The key insight - one so natural that children grasp it without being taught - is this: if you want to know a whole, you can add up its parts. The area of a field can be estimated by dividing it into strips and measuring each strip. The volume of a jug can be estimated by pouring it out into smaller known containers. The distance traveled by a moving object can be estimated by adding up many small distances.

This is exactly what a Riemann sum does. When a student in a calculus class approximates $\int_0^1 x^2dx$ by dividing the interval into $n$ strips and summing $f(x_i)\Delta x$, they are doing what Egyptian land surveyors did empirically - just with the additional clarity of knowing what happens as the strips get thinner.

The genius of calculus is not in inventing this impulse. It is in making it precise: asking exactly what happens in the limit, and proving that the limit exists and gives the right answer.

Part 2 - The 17th Century: The Problems Reach Crisis

2.1 - A New Kind of Problem

By the early 1600s, something had changed in European science. Galileo had shown that falling objects accelerate uniformly - their positions trace a parabola, their velocities grow linearly. Kepler had described the planets' elliptical orbits mathematically. Descartes had invented coordinate geometry, making it possible to describe curves algebraically. The machinery was assembling.

But there was a gap. A very large gap.

Everyone could now write down the position of a moving object as a function of time. Galileo knew that a ball dropped from rest falls $s = \frac{1}{2}g t^2$ meters in $t$ seconds. But how fast is it moving at the exact instant $t = 3$? Not on average over some interval - at that specific instant?

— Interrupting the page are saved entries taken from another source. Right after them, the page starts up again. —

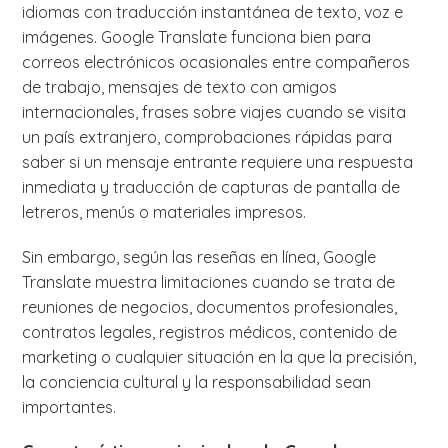
idiomas con traducción instantánea de texto, voz e
imágenes. Google Translate funciona bien para
correos electrónicos ocasionales entre compañeros
de trabajo, mensajes de texto con amigos
internacionales, frases sobre viajes cuando se visita
un país extranjero, comprobaciones rápidas para
saber si un mensaje entrante requiere una respuesta
inmediata y traducción de capturas de pantalla de
letreros, menús o materiales impresos.
Sin embargo, según las reseñas en línea, Google
Translate muestra limitaciones cuando se trata de
reuniones de negocios, documentos profesionales,
contratos legales, registros médicos, contenido de
marketing o cualquier situación en la que la precisión,
la conciencia cultural y la responsabilidad sean
importantes.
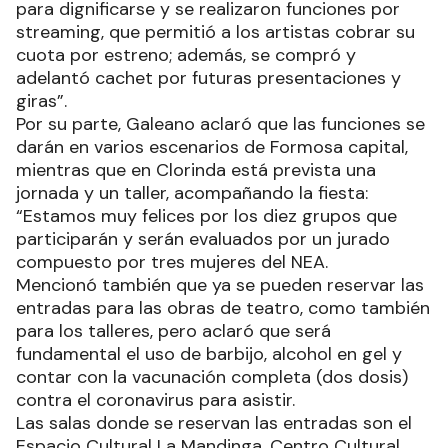
para dignificarse y se realizaron funciones por
streaming, que permitió a los artistas cobrar su
cuota por estreno; además, se compró y
adelantó cachet por futuras presentaciones y
giras”.
Por su parte, Galeano aclaró que las funciones se
darán en varios escenarios de Formosa capital,
mientras que en Clorinda está prevista una
jornada y un taller, acompañando la fiesta:
“Estamos muy felices por los diez grupos que
participarán y serán evaluados por un jurado
compuesto por tres mujeres del NEA.
Mencionó también que ya se pueden reservar las
entradas para las obras de teatro, como también
para los talleres, pero aclaró que será
fundamental el uso de barbijo, alcohol en gel y
contar con la vacunación completa (dos dosis)
contra el coronavirus para asistir.
Las salas donde se reservan las entradas son el
Espacio Cultural La Mandinga, Centro Cultural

And the reverse: if you know the velocity of an object at every instant, how do you find how far it has traveled? These seemed like distinct questions. No one suspected they were secretly the same question.

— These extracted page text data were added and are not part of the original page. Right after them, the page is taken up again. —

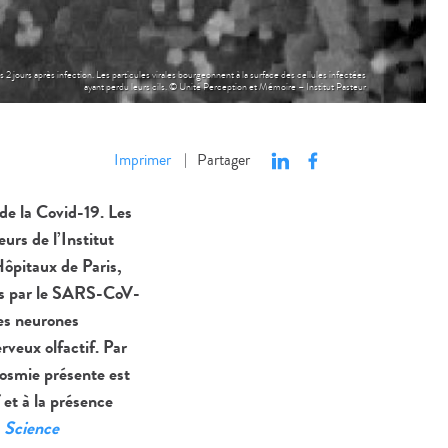
2 jours après infection. Les particules virales bourgeonnent à la surface des cellules infectées
ayant perdu leurs cils. © Unité Perception et Mémoire – Institut Pasteur
Imprimer
Partager
|
de la Covid-19. Les
urs de l’Institut
Hôpitaux de Paris,
tés par le SARS-CoV-
les neurones
rveux olfactif. Par
anosmie présente est
 et à la présence
e
Science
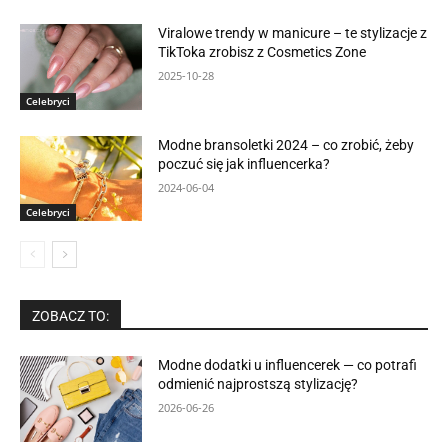
Viralowe trendy w manicure – te stylizacje z
TikToka zrobisz z Cosmetics Zone
2025-10-28
Celebryci
Modne bransoletki 2024 – co zrobić, żeby
poczuć się jak influencerka?
2024-06-04
Celebryci
ZOBACZ TO:
Modne dodatki u influencerek — co potrafi
odmienić najprostszą stylizację?
2026-06-26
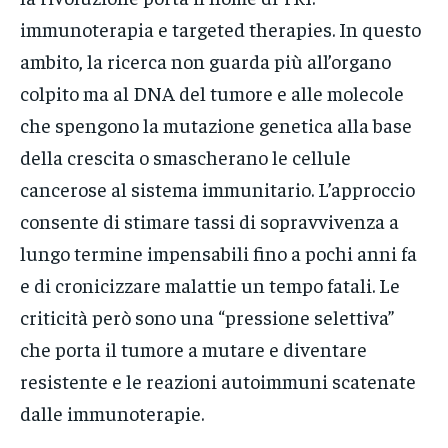
immunoterapia e targeted therapies. In questo
ambito, la ricerca non guarda più all’organo
colpito ma al DNA del tumore e alle molecole
che spengono la mutazione genetica alla base
della crescita o smascherano le cellule
cancerose al sistema immunitario. L’approccio
consente di stimare tassi di sopravvivenza a
lungo termine impensabili fino a pochi anni fa
e di cronicizzare malattie un tempo fatali. Le
criticità però sono una “pressione selettiva”
che porta il tumore a mutare e diventare
resistente e le reazioni autoimmuni scatenate
dalle immunoterapie.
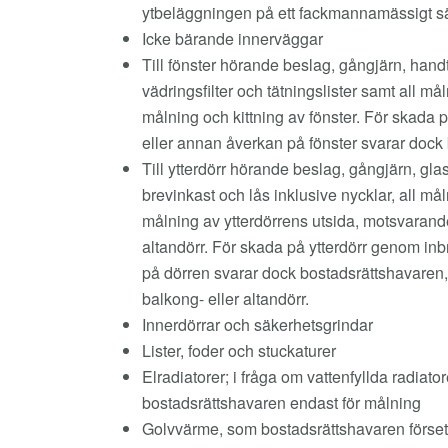
ytbeläggningen på ett fackmannamässigt s
Icke bärande innerväggar
Till fönster hörande beslag, gångjärn, hand
vädringsfilter och tätningslister samt all m
målning och kittning av fönster. För skada 
eller annan åverkan på fönster svarar dock
Till ytterdörr hörande beslag, gångjärn, gla
brevinkast och lås inklusive nycklar, all m
målning av ytterdörrens utsida, motsvarande
altandörr. För skada på ytterdörr genom inb
på dörren svarar dock bostadsrättshavaren,
balkong- eller altandörr.
Innerdörrar och säkerhetsgrindar
Lister, foder och stuckaturer
Elradiatorer; i fråga om vattenfyllda radiato
bostadsrättshavaren endast för målning
Golvvärme, som bostadsrättshavaren förse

There was also the purely geometric problem: given a curve like $y = x^3$, what is the slope of the line tangent to the curve at the point $(2, 8)$? The tangent line grazes the curve at one point. Its slope describes the curve’s “steepness” at that point. Finding it seemed to require dividing by zero.

These problems converged in the 17th century with the force of inevitability. The scientific revolution had made them urgent. The mathematical machinery had made them tractable. Someone was going to solve them.

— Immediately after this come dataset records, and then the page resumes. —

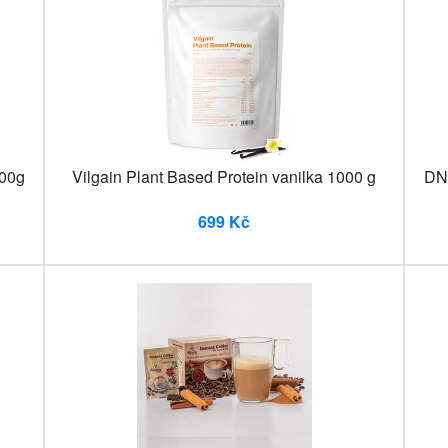
700g
Vilgain Plant Based Protein vanilka 1000 g
DN
699 Kč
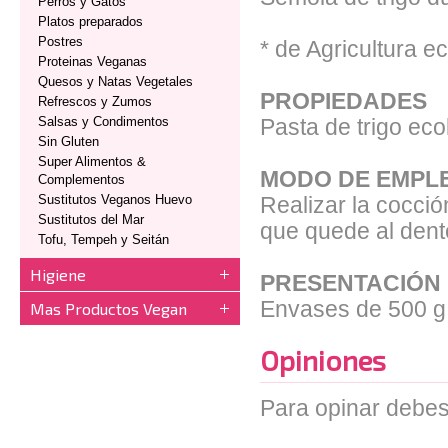
Perros y Gatos
Platos preparados
Postres
* de Agricultura e
Proteinas Veganas
Quesos y Natas Vegetales
PROPIEDADES
Refrescos y Zumos
Salsas y Condimentos
Pasta de trigo eco
Sin Gluten
Super Alimentos &
MODO DE EMPL
Complementos
Sustitutos Veganos Huevo
Realizar la cocció
Sustitutos del Mar
que quede al dent
Tofu, Tempeh y Seitán
Higiene
PRESENTACIÓN
Envases de 500 g
Mas Productos Vegan
Opiniones
Para opinar debes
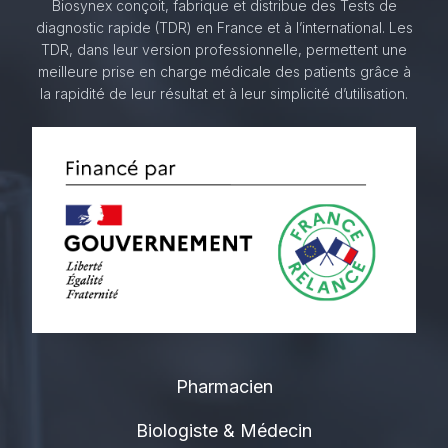
Biosynex conçoit, fabrique et distribue des Tests de
diagnostic rapide (TDR) en France et à l’international. Les
TDR, dans leur version professionnelle, permettent une
meilleure prise en charge médicale des patients grâce à
la rapidité de leur résultat et à leur simplicité d’utilisation.
Pharmacien
Biologiste & Médecin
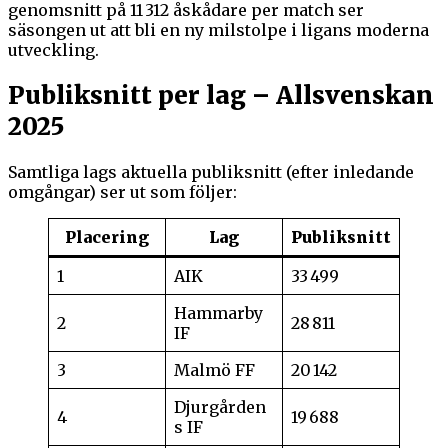
genomsnitt på 11 312 åskådare per match ser
säsongen ut att bli en ny milstolpe i ligans moderna
utveckling.
Publiksnitt per lag – Allsvenskan
2025
Samtliga lags aktuella publiksnitt (efter inledande
omgångar) ser ut som följer:
Placering
Lag
Publiksnitt
1
AIK
33 499
Hammarby
2
28 811
IF
3
Malmö FF
20 142
Djurgården
4
19 688
s IF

2.2 - Fermat and the Tangent Line (1630s)

Pierre de Fermat (1607-1665) is best known today for a margin note about a theorem he claimed to have proved but didn’t write down. But in his own time, he was one of the most formidable mathematicians in Europe - and in the 1630s, he developed a method for finding maxima and minima of curves that was, in retrospect, the first recognizable appearance of the derivative.

His reasoning: at a maximum or minimum of a curve, the tangent line is horizontal. Its slope is zero. So if you can find the slope of the tangent, you can find the extremes.

His method: suppose you want the slope of the tangent to $f(x) = x^2$ at the point $(x, x^2)$. Take a nearby point: $(x + e, (x+e)^2)$. Compute the slope of the secant line through these two points:

$$\frac{(x+e)^2 - x^2}{e} = \frac{x^2 + 2xe + e^2 - x^2}{e} = 2x + e$$

Now - and here is the philosophically dubious step that Fermat performed without apology - set $e = 0$. The slope is $2x$.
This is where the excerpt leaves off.